Cependant le restaurant séduit aussi par ses atouts gustatifs. Le tout au service d’une cuisine de saison, bistronomique et accessible.
« On utilise beaucoup la fermentation. On propose notamment un ketchup lacto-fermenté, avec un goût plus complexe et acidulé très intéressant. On l’utilise aussi avec les boissons, on fait par exemple du kéfir, du pétillant de sureau… ».
L’équipe du Présage vise à présent une installation au centre de Marseille.
« On ne peut évidemment pas s’installer où l’on veut, puisqu’il y a des contraintes, des orientations à respecter pour que le système fonctionne correctement. Mais ça reste relativement petit puisqu’on a besoin d’un espace entre 100 et 200m2 dégagés d’ombrage pour s’installer », détaille Pierre-André Aubert.
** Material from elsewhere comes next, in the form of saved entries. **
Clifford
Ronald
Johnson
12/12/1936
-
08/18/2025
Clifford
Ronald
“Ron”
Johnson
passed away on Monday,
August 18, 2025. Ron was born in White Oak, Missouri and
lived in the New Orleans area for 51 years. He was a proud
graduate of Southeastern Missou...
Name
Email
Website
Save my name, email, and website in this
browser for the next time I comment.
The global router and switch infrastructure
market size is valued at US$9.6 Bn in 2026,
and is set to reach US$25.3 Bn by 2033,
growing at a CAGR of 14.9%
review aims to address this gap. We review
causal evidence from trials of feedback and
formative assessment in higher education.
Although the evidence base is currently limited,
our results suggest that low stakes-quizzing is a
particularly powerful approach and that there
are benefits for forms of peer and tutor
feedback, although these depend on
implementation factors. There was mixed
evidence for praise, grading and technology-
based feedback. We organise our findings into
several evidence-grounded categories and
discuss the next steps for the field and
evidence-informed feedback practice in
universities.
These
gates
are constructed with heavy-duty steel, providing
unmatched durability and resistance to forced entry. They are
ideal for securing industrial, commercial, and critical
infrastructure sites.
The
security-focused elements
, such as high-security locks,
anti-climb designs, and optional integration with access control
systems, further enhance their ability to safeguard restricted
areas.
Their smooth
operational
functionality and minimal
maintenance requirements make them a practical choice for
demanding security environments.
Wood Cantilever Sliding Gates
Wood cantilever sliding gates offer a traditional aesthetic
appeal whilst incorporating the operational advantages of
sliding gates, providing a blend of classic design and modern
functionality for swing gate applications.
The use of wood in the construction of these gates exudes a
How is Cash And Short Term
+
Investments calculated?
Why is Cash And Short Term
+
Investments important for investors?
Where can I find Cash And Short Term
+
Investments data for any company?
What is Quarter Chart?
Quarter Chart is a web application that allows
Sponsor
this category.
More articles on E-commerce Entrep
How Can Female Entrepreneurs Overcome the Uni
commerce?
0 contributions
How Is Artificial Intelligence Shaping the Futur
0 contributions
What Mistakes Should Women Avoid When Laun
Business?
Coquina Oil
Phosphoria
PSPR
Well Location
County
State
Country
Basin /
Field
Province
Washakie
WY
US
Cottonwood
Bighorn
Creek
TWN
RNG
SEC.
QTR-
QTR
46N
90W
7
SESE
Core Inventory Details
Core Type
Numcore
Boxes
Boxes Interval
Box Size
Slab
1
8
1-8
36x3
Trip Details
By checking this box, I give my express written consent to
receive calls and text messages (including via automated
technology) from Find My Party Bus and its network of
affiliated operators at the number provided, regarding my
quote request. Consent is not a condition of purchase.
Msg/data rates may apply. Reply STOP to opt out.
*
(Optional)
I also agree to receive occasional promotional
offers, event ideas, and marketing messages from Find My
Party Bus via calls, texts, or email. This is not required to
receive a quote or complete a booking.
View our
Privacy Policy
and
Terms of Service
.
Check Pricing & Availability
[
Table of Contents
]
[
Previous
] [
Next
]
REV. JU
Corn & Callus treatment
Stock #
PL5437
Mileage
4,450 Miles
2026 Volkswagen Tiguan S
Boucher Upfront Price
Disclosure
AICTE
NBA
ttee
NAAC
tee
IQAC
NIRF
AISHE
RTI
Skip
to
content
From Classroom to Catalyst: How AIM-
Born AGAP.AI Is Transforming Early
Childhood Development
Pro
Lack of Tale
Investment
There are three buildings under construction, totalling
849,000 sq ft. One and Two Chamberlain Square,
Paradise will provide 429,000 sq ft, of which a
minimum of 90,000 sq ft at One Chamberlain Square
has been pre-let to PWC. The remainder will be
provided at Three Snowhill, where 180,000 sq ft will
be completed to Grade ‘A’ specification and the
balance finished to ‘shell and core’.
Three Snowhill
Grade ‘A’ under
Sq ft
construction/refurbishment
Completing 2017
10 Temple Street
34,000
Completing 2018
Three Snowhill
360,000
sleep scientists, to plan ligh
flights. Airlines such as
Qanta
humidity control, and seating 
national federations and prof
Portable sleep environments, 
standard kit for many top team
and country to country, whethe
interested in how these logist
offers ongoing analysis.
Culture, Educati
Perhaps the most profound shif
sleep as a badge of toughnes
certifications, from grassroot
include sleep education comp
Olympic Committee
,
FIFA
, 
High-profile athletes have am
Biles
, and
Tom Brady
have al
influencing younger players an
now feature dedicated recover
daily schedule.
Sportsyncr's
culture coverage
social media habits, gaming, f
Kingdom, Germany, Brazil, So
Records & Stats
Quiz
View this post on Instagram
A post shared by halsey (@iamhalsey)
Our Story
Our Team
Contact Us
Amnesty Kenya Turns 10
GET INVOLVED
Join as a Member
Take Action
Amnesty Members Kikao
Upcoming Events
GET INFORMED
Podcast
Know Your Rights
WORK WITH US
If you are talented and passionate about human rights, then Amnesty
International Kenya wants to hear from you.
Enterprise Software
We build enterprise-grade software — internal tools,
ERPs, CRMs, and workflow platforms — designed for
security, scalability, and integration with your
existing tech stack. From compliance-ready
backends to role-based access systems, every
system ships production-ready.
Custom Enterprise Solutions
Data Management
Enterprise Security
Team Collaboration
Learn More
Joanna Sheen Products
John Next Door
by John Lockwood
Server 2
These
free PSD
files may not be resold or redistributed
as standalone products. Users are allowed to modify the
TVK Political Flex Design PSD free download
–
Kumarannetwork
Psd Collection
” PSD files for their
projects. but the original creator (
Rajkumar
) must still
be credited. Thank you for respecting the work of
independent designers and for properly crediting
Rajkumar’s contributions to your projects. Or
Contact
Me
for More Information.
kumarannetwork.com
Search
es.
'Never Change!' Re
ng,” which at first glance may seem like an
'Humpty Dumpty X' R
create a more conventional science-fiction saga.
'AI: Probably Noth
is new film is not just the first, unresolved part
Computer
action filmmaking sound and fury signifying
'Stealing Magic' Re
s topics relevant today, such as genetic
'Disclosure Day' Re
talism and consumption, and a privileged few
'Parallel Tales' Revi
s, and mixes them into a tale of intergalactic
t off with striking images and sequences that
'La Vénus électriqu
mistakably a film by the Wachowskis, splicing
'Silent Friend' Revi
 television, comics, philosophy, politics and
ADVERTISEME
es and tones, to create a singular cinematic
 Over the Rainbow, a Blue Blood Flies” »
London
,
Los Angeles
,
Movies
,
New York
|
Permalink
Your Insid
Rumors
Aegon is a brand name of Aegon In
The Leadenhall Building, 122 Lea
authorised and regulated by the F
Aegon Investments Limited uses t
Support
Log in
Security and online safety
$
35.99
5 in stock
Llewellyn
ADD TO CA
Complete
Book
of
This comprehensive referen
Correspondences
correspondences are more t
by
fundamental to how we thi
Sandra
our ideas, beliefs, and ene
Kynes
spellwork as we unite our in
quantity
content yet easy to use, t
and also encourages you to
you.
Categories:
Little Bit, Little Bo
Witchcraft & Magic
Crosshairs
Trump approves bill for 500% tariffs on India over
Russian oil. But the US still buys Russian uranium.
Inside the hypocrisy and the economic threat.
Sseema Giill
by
Néanmoins, le Présage reste un lieu unique en France.
« Il y a plusieurs raisons. Déjà, des cuisiniers-patrons-ingénieurs, il n’y en a pas beaucoup », relève Pierre-André Aubert pour expliquer le fait que l’idée n’ait pas essaimé. « C’est technologiquement possible de le faire aujourd’hui, la difficulté est plutôt d’avoir une équipe, des ressources et d’être assez persévérant. Quand j’en parlais il y a 7-8 ans, cette idée faisait plus sourire qu’elle n’intéressait les investisseurs ».
Au-delà d’un lieu de restauration, Le Présage touche à la question de l’imaginaire, en proposant un nouveau récit de ce que pourrait être le futur.
« On est persuadés que l’alimentation touche au fondement-même de nos sociétés. Comment on produit, on consomme, on transforme, on partage, on recycle… À notre petite échelle on propose une vision d’un monde où en transformant notre alimentation, on transforme la manière dont nos sociétés pourraient fonctionner ».